Illya and Solo began running to their left, Illya going ahead of his friend. Strung out, they presented three targets rather than a single one for the cannon. It was swivelling from left to right and back again as the gunners sought a new quarry.
Where the dune on which they had been lying sloped down, Solo flung himself out on his stomach. The cannon chuffed. A sizzling streak of white fire flashed over his head and blew up the desert two hundred yards behind him. More sand rained down. Solo steadied his right arm and began triggering the demolition pistol.
Another port in the pillbox had opened. Several ill-uniformed Thrushmen with high-powered rifles were stumbling out to do battle, egged on by a shrill-voiced officer who was ordering them forward in Arabic.
The officer remained conveniently screened from danger behind his men. Solo's demolition pistol smoked and bucked. The tiny but potent projectiles spurted out one after another.
Illya was setting up a cross-fire with his own pistol, mowing down the Thrushmen. Solo saw the muzzle of the cannon peel back upon itself, flow limp and molten for a heartbeat of time. Then it disappeared in a flash of scarlet fire. Solo's slugs had found their mark.
Peterson's demolition pistol emitted four lethal blasts before Solo shouted, "Hold your fire! We won't have time to re-load if they try—"

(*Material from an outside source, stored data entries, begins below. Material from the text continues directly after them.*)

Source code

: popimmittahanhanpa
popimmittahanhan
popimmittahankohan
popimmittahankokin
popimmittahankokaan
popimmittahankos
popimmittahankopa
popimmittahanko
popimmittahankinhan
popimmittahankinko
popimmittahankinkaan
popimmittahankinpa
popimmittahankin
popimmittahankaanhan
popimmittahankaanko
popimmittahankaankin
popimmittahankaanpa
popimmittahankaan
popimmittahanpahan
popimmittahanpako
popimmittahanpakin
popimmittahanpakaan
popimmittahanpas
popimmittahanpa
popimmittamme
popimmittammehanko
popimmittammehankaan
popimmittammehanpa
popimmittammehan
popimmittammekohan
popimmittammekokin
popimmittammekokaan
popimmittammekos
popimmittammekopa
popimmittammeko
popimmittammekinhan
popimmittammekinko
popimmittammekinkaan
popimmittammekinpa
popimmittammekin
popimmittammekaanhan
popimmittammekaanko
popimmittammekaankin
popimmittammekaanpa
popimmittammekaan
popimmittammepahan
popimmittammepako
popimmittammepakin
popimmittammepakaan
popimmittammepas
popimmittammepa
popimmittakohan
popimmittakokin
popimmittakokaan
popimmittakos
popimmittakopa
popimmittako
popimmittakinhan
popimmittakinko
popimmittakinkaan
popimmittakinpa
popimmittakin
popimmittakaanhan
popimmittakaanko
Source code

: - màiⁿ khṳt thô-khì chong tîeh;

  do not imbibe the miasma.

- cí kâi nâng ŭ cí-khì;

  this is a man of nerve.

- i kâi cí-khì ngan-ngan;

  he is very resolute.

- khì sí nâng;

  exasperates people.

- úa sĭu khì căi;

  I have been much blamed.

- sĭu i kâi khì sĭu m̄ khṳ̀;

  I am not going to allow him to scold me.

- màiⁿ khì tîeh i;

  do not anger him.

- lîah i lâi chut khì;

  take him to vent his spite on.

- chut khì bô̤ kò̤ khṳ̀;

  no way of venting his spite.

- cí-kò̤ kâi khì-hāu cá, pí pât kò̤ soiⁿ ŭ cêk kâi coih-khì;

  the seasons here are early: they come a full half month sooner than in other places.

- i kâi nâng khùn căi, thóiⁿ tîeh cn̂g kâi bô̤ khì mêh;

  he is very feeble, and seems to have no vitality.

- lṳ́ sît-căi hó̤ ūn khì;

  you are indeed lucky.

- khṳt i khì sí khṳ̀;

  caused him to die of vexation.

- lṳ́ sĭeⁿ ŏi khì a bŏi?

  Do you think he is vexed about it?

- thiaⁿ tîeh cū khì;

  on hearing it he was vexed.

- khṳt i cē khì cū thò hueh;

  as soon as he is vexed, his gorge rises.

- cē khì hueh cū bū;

Unfortunately Peterson didn't hear. The morning burst open with a splatter of sound as the engines of the plane shrieked to life. Somehow a pilot had darted out—probably through an escape port on the pillbox's far side—and boarded the plane during the fighting. An escape seemed imminent.
Peterson hadn't let up, either. His remaining four demolition bullets polished off the last of the Thrushmen who had rushed out, including their reluctant officer. The whole near side of the pillbox was a dancing apparition of flame and smoke.
"The plane!" Illya bawled through the noise. "Napoleon, follow me! We must stop the plane!"
Legs churning so hard they ached, Solo raced after his friend. Peterson was right behind.
Solo tried to re-load the pistol on the run, with little success. The heat boiled out from the melting pillbox. Smoke billowed, obscuring the airstrip briefly.
Just as Napoleon Solo caught up with Illya and the two of them started around the left side of the THRUSH station, two men darted from the hidden escape hatch nearest the airstrip and raced for the plane.
One man, of slight stature, wore a rumpled THRUSH uniform and had an attache case handcuffed to his left wrist. That would be the station chief, taking all key documents with him. It was the man lumbering along at the station chief's side who curdled Solo's blood.